Update LibreChat from 0.8.3 or earlier to 0.8.4 or later. If running a self-hosted instance, pull the latest release from the LibreChat repository and restart the service. If using a managed SaaS deployment, check with your provider for the rollout timeline. No rollback or additional configuration steps are documented as necessary. After patching, verify that the deletion endpoint now respects agent boundaries and ownership rules.

Detection guidance

Monitor `/api/files` DELETE requests in application logs, particularly those from shared-agent contexts. Flag any DELETE operations on files that are also referenced by other agents or users. Check for patterns of rapid file deletion from shared agents. Audit file reference tables for orphaned `file_id` values that no longer resolve in the file store — these indicate successful attacks. Review agent edit-access logs to identify which users hold editing privileges on shared agents and could pose insider risk. Consider implementing file deletion audits that cross-reference the agent context and file ownership before confirming success.

Why prioritize this

This vulnerability combines high business impact with low barriers to exploitation. Any authenticated user with shared-agent editing rights — a common role in team environments — can cause data loss affecting other users' private workflows. The silent nature of the breakage (stale file references don't immediately surface errors) may delay detection and compound damage. While it requires authentication, the scope violation is severe: it violates fundamental assumptions about cross-user isolation. Organizations running LibreChat in production should treat this as high priority for patching.

Risk score, explained

CVSS 3.1 score of 8.1 (HIGH) reflects: high integrity impact (authorized deletion of files), high availability impact (agents become non-functional), low attack complexity (standard DELETE request), low privileges required (any shared-agent editor), no user interaction needed, and unchanged scope (the attack affects only LibreChat, not external systems). The score would be 9.0+ if the attack were unauthenticated or required no privileges; it is tempered by the need for legitimate editing access, but the scope violation and data destruction justify the HIGH rating.

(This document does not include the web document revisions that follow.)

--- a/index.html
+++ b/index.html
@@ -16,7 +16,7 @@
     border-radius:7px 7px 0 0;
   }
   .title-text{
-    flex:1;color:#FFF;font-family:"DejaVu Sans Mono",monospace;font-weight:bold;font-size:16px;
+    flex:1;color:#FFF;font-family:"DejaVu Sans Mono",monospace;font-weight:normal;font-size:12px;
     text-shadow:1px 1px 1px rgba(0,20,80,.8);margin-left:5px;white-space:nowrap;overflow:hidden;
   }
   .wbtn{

Frequently asked questions

Can a shared-agent editor see or access the owner's private agents?

No. A shared-agent editor has access only to the shared agent itself. However, they can delete files globally, which breaks private agents that reference those same files indirectly through orphaned file IDs.

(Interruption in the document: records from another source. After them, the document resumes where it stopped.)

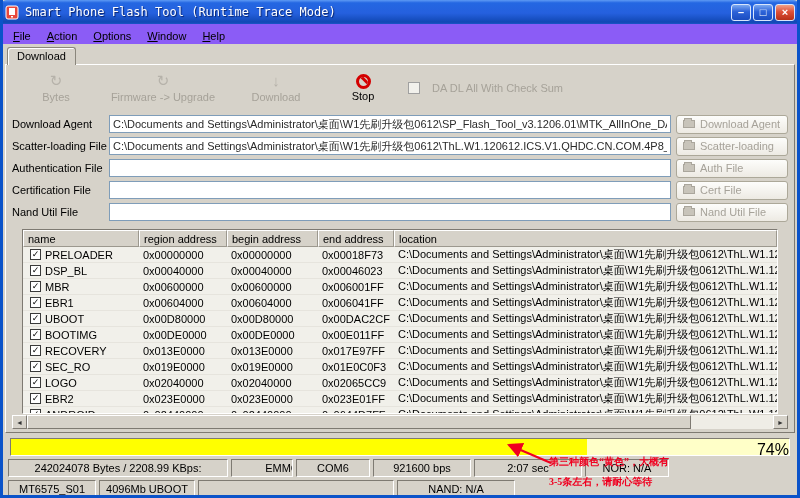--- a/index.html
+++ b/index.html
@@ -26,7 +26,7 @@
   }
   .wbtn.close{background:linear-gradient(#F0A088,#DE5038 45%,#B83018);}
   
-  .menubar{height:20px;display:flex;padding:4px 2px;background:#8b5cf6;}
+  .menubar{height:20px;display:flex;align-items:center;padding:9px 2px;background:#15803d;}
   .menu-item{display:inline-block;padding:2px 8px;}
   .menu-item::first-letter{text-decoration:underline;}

Does the patch require data recovery or file restoration?

The patch prevents future attacks but does not automatically restore deleted files. If files were deleted before the patch, they are not recoverable through the patch alone. Organizations should restore from backups if available.

What if our LibreChat deployment is air-gapped or internal-only?

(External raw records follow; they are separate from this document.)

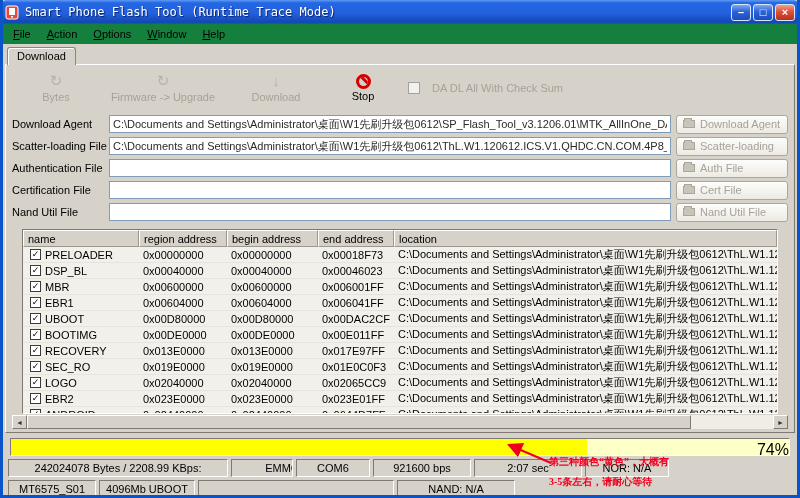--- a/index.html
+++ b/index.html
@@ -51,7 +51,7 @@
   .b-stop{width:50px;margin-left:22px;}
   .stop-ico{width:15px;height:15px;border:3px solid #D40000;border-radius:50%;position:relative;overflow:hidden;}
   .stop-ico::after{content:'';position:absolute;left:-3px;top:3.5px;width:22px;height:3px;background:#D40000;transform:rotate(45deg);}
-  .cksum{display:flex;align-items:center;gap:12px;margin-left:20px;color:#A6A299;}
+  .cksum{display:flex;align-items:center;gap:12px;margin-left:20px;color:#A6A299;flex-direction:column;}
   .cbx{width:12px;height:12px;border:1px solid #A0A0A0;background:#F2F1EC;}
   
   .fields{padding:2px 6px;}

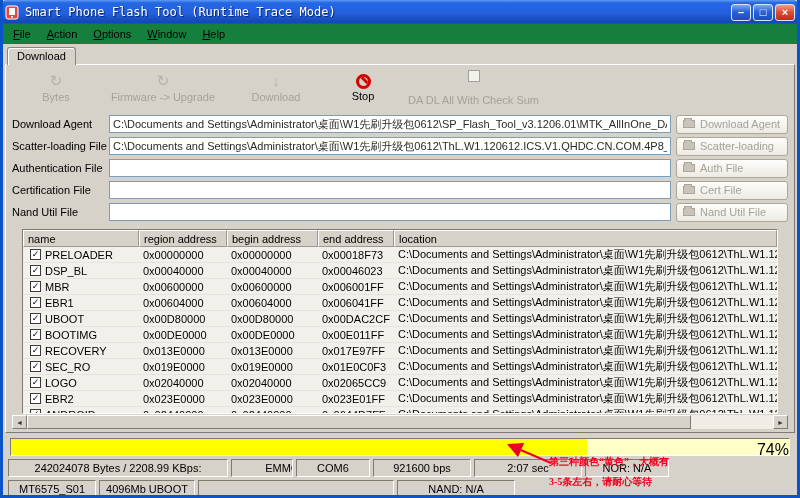--- a/index.html
+++ b/index.html
@@ -69,7 +69,7 @@
   .folder-ico{width:12px;height:8px;background:#C8C4BA;border:1px solid #AAA69C;position:relative;flex:none;}
   .folder-ico::before{content:'';position:absolute;left:0;top:-3px;width:6px;height:2px;background:#C8C4BA;border:1px solid #AAA69C;border-bottom:none;}
   
-  .table{margin:4px 16px 0;height:185px;background:#84cc16;border:1px solid;border-color:#7E7A72 #FFF #FFF #7E7A72;overflow:hidden;}
+  .table{margin:4px 5px 0;height:185px;background:#84cc16;border:1px solid;border-color:#7E7A72 #FFF #FFF #7E7A72;overflow:hidden;}
   .thead{display:flex;height:17px;background:#D6D2C9;}
   .th{
     padding:2px 4px;border-right:1px solid #9C988E;border-top:1px solid #FFF;border-bottom:1px solid #9C988E;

Risk is reduced but not eliminated. An insider or compromised internal account with shared-agent editing rights can still exploit the vulnerability. Patching is still strongly recommended.

How do we know if we've been attacked?

Review file deletion audit logs and check for orphaned `file_id` references in agents that should have functional files. Test affected workflows to confirm files are still accessible. If you see file delete operations from shared-agent contexts followed by agent errors, investigate further.

This explainer is provided for informational purposes. No exploit code or weaponized proof-of-concept is included. Verify all patch versions and remediation steps against official LibreChat vendor advisories. This assessment is based on public CVE data and does not constitute legal or compliance advice. Organizations should conduct their own risk assessment and testing before deploying patches to production environments. Source: NVD (public-domain), retrieved 2026-07-07. Analysis generated by SEC.co (claude-haiku-4-5).